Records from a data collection
=== Begin Enclosure ===
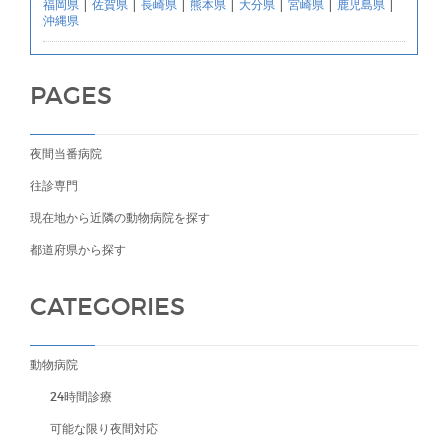
福岡県
|
佐賀県
|
長崎県
|
熊本県
|
大分県
|
宮崎県
|
鹿児島県
|
沖縄県
PAGES
夜間当番病院
往診専門
現在地から近隣の動物病院を探す
都道府県から探す
CATEGORIES
動物病院
24時間診療
可能な限り夜間対応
=== End Enclosure ===
- [Goal of the exercise]:
Every entry above should be printed again exactly, except for the pictures.

- [Reply]:
福岡県
|
佐賀県
|
長崎県
|
熊本県
|
大分県
|
宮崎県
|
鹿児島県
|
沖縄県
PAGES
夜間当番病院
往診専門
現在地から近隣の動物病院を探す
都道府県から探す
CATEGORIES
動物病院
24時間診療
可能な限り夜間対応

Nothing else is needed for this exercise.